Tout le mystère révélé par Le Code Da Vinci vient heurter nos convictions les plus formelles à propos de la foi chrétienne.
En effet, Dan Brown, dans son roman, nous démontre que Jésus-Christ est la figure religieuse que l'ont sait, mais Jésus en tant qu'homme eu une vie qui aurait eu des ressemblances avec celle de tous les hommes.
Notamment, il aurait entretenu une relation intime avec Marie-Madeleine et la polémique autour du Code Da Vinci tourne autour de cette hypothèse.
De plus, une fille du nom de Sarah serait née de cette union et cette descendance aurait été protégé par un groupe d'initié : Le Prieuré de Sion. Le secret aurait été gardé depuis des siècles et codé par ce groupe d'inités, dont faisait partie Leonard De Vinci en tant que grand maître du Prieuré de Sion.
L'Eglise Catholique aurait donc savamment occulté cette vérité pour ne pas perturber la foi des fidèles en brouillant l'image d'un Christ chaste.
A partir des faits relatés dans le roman, il faut plonger dans d'autres livres tels que "L'Enigme Sacrée", la "Clef du mystère de Rennes le Château" et bien d'autres pour trouver des faits troublants par rapport à la relation que Jésus aurait entretenu avec Marie-Madeleine.
La base de l'énigme démarre au travers de l'histoire de Rennes Le Château et de son abbé Béranger Saunière.
Le roman prend pour supporter sa thèse deux évangiles gnostiques du IIème siècle : l'Evangile de Philippe et l'Evangile de Marie.
Selon l'Evangile de Philippe, Jésus aurait mis Marie au rang de sa disciple la plus proche.

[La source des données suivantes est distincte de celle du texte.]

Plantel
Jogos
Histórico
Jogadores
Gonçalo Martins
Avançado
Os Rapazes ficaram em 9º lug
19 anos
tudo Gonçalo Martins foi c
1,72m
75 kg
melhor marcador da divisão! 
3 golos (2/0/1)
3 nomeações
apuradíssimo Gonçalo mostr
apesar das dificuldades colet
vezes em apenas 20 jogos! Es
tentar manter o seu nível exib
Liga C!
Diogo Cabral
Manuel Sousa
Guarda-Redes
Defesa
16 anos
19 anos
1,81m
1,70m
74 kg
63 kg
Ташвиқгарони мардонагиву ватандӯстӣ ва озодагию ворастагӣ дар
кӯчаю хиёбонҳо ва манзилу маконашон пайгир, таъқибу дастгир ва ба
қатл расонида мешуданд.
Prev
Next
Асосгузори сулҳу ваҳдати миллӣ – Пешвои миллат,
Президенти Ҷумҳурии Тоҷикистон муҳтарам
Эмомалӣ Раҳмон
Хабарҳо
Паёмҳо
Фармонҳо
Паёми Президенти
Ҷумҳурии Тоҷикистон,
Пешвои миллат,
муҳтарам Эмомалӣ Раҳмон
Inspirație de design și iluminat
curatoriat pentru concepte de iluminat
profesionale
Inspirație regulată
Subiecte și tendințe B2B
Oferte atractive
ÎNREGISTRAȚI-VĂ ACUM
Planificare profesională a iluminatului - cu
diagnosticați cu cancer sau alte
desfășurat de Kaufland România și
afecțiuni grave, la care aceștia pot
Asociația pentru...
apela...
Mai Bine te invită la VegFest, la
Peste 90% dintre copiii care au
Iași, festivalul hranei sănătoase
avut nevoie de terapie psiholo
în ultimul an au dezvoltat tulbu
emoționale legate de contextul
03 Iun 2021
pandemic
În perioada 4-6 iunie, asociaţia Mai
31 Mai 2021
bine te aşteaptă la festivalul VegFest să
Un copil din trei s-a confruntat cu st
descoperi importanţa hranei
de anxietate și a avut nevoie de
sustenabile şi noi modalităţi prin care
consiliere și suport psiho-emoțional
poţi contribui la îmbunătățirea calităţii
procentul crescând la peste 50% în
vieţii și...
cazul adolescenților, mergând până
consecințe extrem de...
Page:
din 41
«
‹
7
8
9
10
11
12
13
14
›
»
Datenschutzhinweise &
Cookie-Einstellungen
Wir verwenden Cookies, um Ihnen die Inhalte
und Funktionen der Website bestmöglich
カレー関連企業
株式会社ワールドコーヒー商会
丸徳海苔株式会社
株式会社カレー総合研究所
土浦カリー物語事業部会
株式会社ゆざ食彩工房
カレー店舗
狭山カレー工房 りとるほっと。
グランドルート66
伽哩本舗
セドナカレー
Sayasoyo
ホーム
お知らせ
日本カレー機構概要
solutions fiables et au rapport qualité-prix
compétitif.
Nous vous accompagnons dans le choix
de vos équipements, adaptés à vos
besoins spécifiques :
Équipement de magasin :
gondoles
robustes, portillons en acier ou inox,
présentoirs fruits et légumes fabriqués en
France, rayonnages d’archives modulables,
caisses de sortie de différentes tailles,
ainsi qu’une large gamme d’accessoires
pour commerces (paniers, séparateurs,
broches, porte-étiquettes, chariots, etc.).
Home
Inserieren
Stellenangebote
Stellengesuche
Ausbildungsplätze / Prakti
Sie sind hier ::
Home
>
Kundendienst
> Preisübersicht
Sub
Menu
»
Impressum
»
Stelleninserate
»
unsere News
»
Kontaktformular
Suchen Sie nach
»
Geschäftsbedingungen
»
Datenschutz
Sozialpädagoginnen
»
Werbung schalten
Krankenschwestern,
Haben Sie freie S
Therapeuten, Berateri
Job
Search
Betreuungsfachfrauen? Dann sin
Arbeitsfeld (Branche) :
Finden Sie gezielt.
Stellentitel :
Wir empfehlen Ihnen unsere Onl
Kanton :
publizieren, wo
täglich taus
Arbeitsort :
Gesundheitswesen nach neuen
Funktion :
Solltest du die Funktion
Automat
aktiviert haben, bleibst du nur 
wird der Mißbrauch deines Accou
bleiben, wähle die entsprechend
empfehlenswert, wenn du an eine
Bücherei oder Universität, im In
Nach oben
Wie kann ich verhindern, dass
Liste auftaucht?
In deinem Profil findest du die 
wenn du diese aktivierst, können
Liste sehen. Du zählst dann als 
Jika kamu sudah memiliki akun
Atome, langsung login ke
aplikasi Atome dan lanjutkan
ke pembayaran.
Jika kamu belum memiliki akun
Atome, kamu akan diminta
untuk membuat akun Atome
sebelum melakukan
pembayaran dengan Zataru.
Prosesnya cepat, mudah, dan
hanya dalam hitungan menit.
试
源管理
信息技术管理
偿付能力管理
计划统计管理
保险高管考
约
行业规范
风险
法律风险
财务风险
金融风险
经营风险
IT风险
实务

Il parle même de baisers sur la bouche entre les deux personnes. Cela dit, le baiser est aussi un symbole d'amour et d'initiation qui n'implique pas forcément le sexe ou le mariage.
Pour l'Evangile de Marie, les deux êtres étaient aussi étroitement liés, suggérant même un parcours initiatique dense de la part de Jésus vers Marie-Madeleine. On note aussi une certaine jalousie de la part de Pierre à l'encontre de Marie-Madeleine.